_Work required_
Please write out every entry below, word for word.

_Provided records_
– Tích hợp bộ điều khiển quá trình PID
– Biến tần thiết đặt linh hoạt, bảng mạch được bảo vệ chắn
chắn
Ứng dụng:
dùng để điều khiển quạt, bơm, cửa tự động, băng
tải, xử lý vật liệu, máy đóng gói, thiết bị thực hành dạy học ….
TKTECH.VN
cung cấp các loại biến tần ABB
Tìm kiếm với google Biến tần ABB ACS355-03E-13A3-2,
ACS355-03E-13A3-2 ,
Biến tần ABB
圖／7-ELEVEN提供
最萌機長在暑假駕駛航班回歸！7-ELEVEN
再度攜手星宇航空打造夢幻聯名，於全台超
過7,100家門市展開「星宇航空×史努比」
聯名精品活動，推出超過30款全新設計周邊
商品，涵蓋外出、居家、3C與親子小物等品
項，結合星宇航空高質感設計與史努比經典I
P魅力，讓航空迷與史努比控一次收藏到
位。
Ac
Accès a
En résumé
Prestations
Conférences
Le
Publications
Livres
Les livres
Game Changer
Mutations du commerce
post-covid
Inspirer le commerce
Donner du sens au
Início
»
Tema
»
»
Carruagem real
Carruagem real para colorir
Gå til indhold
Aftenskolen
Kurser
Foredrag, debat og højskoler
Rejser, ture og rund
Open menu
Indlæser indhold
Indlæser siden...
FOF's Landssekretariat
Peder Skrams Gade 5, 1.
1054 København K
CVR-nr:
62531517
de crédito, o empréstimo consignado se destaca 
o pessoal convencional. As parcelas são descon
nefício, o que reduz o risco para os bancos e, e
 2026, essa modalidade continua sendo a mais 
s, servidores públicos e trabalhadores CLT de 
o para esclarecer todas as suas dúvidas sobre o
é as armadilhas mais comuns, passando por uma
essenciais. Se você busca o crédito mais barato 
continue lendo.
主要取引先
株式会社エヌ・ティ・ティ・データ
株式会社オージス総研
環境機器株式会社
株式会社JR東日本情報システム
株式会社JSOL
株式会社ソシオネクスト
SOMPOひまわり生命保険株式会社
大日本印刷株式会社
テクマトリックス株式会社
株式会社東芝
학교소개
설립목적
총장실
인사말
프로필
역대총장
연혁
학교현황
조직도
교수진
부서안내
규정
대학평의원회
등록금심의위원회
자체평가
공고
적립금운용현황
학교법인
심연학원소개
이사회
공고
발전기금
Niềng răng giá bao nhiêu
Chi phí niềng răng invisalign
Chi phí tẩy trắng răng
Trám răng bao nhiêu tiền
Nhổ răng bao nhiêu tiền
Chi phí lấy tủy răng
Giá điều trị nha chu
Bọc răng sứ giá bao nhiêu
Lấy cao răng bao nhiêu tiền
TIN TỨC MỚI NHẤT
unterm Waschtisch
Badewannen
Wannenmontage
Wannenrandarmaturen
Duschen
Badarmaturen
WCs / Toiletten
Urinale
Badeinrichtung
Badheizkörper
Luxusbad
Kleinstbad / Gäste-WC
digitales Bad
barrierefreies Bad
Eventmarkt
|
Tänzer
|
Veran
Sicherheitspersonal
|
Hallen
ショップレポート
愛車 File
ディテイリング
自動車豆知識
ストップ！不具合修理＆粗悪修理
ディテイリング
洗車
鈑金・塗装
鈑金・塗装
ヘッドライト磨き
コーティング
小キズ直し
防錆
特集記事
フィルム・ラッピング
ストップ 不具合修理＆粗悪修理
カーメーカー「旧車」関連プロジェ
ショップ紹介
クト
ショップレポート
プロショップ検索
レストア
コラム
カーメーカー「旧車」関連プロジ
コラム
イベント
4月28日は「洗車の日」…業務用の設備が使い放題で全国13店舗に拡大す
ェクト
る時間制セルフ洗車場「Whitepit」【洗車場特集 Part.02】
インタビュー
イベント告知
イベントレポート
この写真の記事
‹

_Your response_
– Tích hợp bộ điều khiển quá trình PID
– Biến tần thiết đặt linh hoạt, bảng mạch được bảo vệ chắn
chắn
Ứng dụng:
dùng để điều khiển quạt, bơm, cửa tự động, băng
tải, xử lý vật liệu, máy đóng gói, thiết bị thực hành dạy học ….
TKTECH.VN
cung cấp các loại biến tần ABB
Tìm kiếm với google Biến tần ABB ACS355-03E-13A3-2,
ACS355-03E-13A3-2 ,
Biến tần ABB
圖／7-ELEVEN提供
最萌機長在暑假駕駛航班回歸！7-ELEVEN
再度攜手星宇航空打造夢幻聯名，於全台超
過7,100家門市展開「星宇航空×史努比」
聯名精品活動，推出超過30款全新設計周邊
商品，涵蓋外出、居家、3C與親子小物等品
項，結合星宇航空高質感設計與史努比經典I
P魅力，讓航空迷與史努比控一次收藏到
位。
Ac
Accès a
En résumé
Prestations
Conférences
Le
Publications
Livres
Les livres
Game Changer
Mutations du commerce
post-covid
Inspirer le commerce
Donner du sens au
Início
»
Tema
»
»
Carruagem real
Carruagem real para colorir
Gå til indhold
Aftenskolen
Kurser
Foredrag, debat og højskoler
Rejser, ture og rund
Open menu
Indlæser indhold
Indlæser siden...
FOF's Landssekretariat
Peder Skrams Gade 5, 1.
1054 København K
CVR-nr:
62531517
de crédito, o empréstimo consignado se destaca 
o pessoal convencional. As parcelas são descon
nefício, o que reduz o risco para os bancos e, e
 2026, essa modalidade continua sendo a mais 
s, servidores públicos e trabalhadores CLT de 
o para esclarecer todas as suas dúvidas sobre o
é as armadilhas mais comuns, passando por uma
essenciais. Se você busca o crédito mais barato 
continue lendo.
主要取引先
株式会社エヌ・ティ・ティ・データ
株式会社オージス総研
環境機器株式会社
株式会社JR東日本情報システム
株式会社JSOL
株式会社ソシオネクスト
SOMPOひまわり生命保険株式会社
大日本印刷株式会社
テクマトリックス株式会社
株式会社東芝
학교소개
설립목적
총장실
인사말
프로필
역대총장
연혁
학교현황
조직도
교수진
부서안내
규정
대학평의원회
등록금심의위원회
자체평가
공고
적립금운용현황
학교법인
심연학원소개
이사회
공고
발전기금
Niềng răng giá bao nhiêu
Chi phí niềng răng invisalign
Chi phí tẩy trắng răng
Trám răng bao nhiêu tiền
Nhổ răng bao nhiêu tiền
Chi phí lấy tủy răng
Giá điều trị nha chu
Bọc răng sứ giá bao nhiêu
Lấy cao răng bao nhiêu tiền
TIN TỨC MỚI NHẤT
unterm Waschtisch
Badewannen
Wannenmontage
Wannenrandarmaturen
Duschen
Badarmaturen
WCs / Toiletten
Urinale
Badeinrichtung
Badheizkörper
Luxusbad
Kleinstbad / Gäste-WC
digitales Bad
barrierefreies Bad
Eventmarkt
|
Tänzer
|
Veran
Sicherheitspersonal
|
Hallen
ショップレポート
愛車 File
ディテイリング
自動車豆知識
ストップ！不具合修理＆粗悪修理
ディテイリング
洗車
鈑金・塗装
鈑金・塗装
ヘッドライト磨き
コーティング
小キズ直し
防錆
特集記事
フィルム・ラッピング
ストップ 不具合修理＆粗悪修理
カーメーカー「旧車」関連プロジェ
ショップ紹介
クト
ショップレポート
プロショップ検索
レストア
コラム
カーメーカー「旧車」関連プロジ
コラム
イベント
4月28日は「洗車の日」…業務用の設備が使い放題で全国13店舗に拡大す
ェクト
る時間制セルフ洗車場「Whitepit」【洗車場特集 Part.02】
インタビュー
イベント告知
イベントレポート
この写真の記事
‹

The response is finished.